Но если мы как пастыри постоянно требуем от людей покаяния как радикальной переустановки сознания по отношению к очень серьезным вещам, – это несправедливо и это жестоко.
Представьте себе, как вы будете себя ощущать в своем доме или в своей квартире, если вы там будете делать капитальный ремонт каждый месяц? Вы сойдете с ума. Потому что вы будете жить на стройплощадке. А что будет с душой человека, если один раз в месяц он должен будет проводить радикальную переустановку своих основных ценностей – он тоже сойдет с ума.
Другое дело то, что мы в своих квартирах еженедельно проводим уборку. Вот если мы проводим эту уборку регулярно, это прекрасно. У нас в душе будет порядок.
Но при этом надо понимать, что очень часто в отношении к исповеди проявляется формализм.
Какой лучший способ «получить билет к причастию»? Надо батюшке рассказать о том, что я все еще не святой. Что у меня этого нет, и этого тоже нет. И когда исповедь превращается в такую бесконечную жалобу, обращенную к Богу, – к покаянию это не имеет никакого отношения.
Это, кстати, очень хорошо замечают греческие духовники, когда оказываются в общении с нашими верующими. Они говорят: «Что за ерунду вы говорите на исповеди? Ваша исповедь всегда должна быть очень предметной и конкретной».
Нельзя каяться в том, что ты «горд» – это бессмысленно. Потому что после такого твоего покаяния в твоей жизни ничего не меняется. Ты можешь покаяться в том, что ты высокомерно посмотрел или сказал какие-то слова осуждения человеку. Потому что, покаявшись в этом, в следующий раз ты подумаешь, а стоит ли так делать. Но нельзя каяться «вообще». Вот эта абстрактность и общность покаяния – это огромная наша проблема.
И еще. Я уже рассказывал этот случай, но повторю еще раз. Как-то приходит человек на исповедь – «бесконечно великий грешник, самый страшный и ужасный – все понятно, места белого нет». Я ему задал вопрос: «Скажите, у вас есть что-нибудь такое, за что вам на самом деле стыдно?» И тут он говорит: «Батюшка, да что вы! Я не могу это даже с Вами обсуждать!» – «А тогда вот это все зачем?» – «Ну как? Я же должен покаяться, чтобы вы меня к причастию пустили»…
Если вам не стыдно за то, в чем вы каетесь, значит, исповедь у вас все-таки еще не до конца дозрела. Вот в этом плане регулярная исповедь, скорее всего, будет чем-то близким к открытию помыслов.

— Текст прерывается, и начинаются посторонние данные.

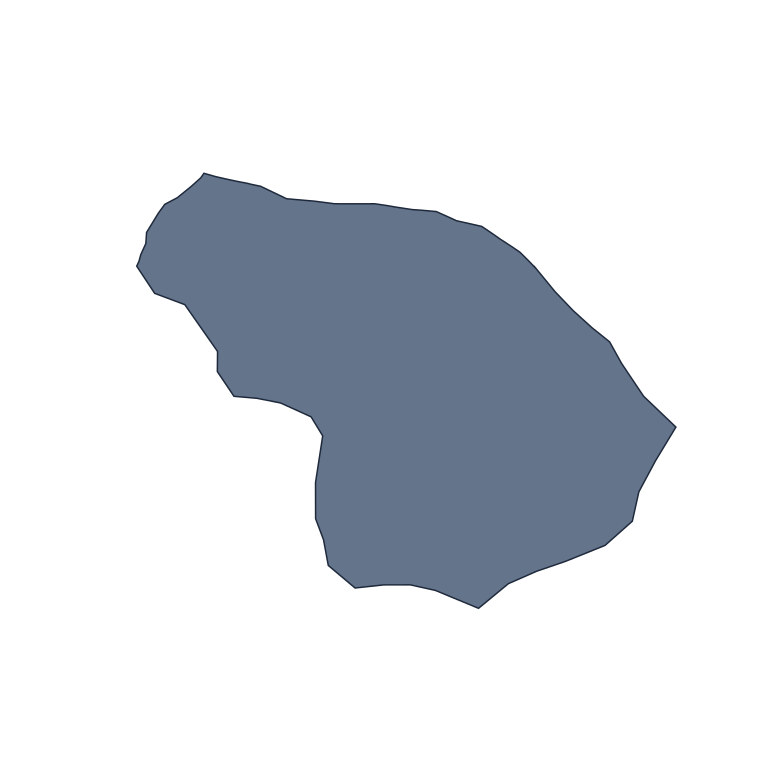 the district of Liopetri, Famagusta, Cyprus, rotated 124°
{"feature_id": "46923920B85903547273870", "entity_name": "Liopetri", "entity_type": "district", "adm_level": 2, "iso_a3": "CYP", "parent_name": "Cyprus", "parent_adm1": "Famagusta", "projection": "robinson", "projection_center": [33.886, 35.0], "detail": "fine", "context": "isolated", "style": "filled", "palette": "slate", "viewbox_px": 768, "rotation_deg": 124, "n_neighbors": 0, "source": "geoboundaries", "source_scale": "gbopen_adm2", "svg_char_len": 1131}
<svg xmlns="http://www.w3.org/2000/svg" viewBox="0 0 768 768"><g transform="rotate(124 384 384)"><path d="M517.1,180.2L479.9,169.2L453.8,152.7L429.6,134.4L394.2,110.5L358.9,101.4L330.9,112.4L295.6,116.0L256.5,117.9L249.0,161.9L234.1,198.5L222.9,220.5L221.1,242.5L217.4,268.2L211.8,293.9L202.7,324.4L202.9,324.3L200.8,334.0L198.7,345.2L198.7,357.3L198.9,368.7L198.7,379.2L198.7,391.1L207.7,414.2L208.1,415.1L208.5,417.8L211.8,437.1L218.8,449.8L223.6,458.1L230.8,473.3L234.3,481.1L238.7,490.3L239.8,492.5L258.1,519.6L259.8,522.1L262.1,525.7L262.4,526.0L263.5,528.4L271.3,543.9L277.2,554.5L284.9,568.4L289.1,596.9L292.9,606.3L294.0,609.4L296.7,615.7L298.8,620.7L302.7,630.4L303.8,633.3L305.6,637.9L306.5,640.4L310.0,651.1L315.6,651.2L327.9,654.3L345.3,659.6L357.6,666.2L368.6,666.6L391.1,665.6L400.7,660.0L412.7,658.0L419.2,655.8L424.6,654.9L437.1,624.8L429.6,593.5L450.1,540.2L466.9,529.1L478.1,501.5L466.9,481.3L457.6,459.2L452.0,426.1L461.3,405.8L504.1,385.6L533.9,365.4L546.9,347.1L565.6,328.7L569.3,293.9L550.7,271.9L535.8,249.9L526.4,226.0L522.7,207.7L517.1,180.2Z" fill="#64748b" stroke="#1e293b" stroke-width="1.5"/></g></svg>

Когда вы приходите к греческому духовнику, он не спрашивает вас, чем ты согрешил? Он задает другой вопрос: «Чем ты живешь?» Его интересует то, чем ты на самом деле живешь, чем питается твоя душа. И уже от этого дальше будет понятно, есть тебе в чем каяться, или ты можешь получить духовный какой-то совет и спокойно дальше следовать к причащению.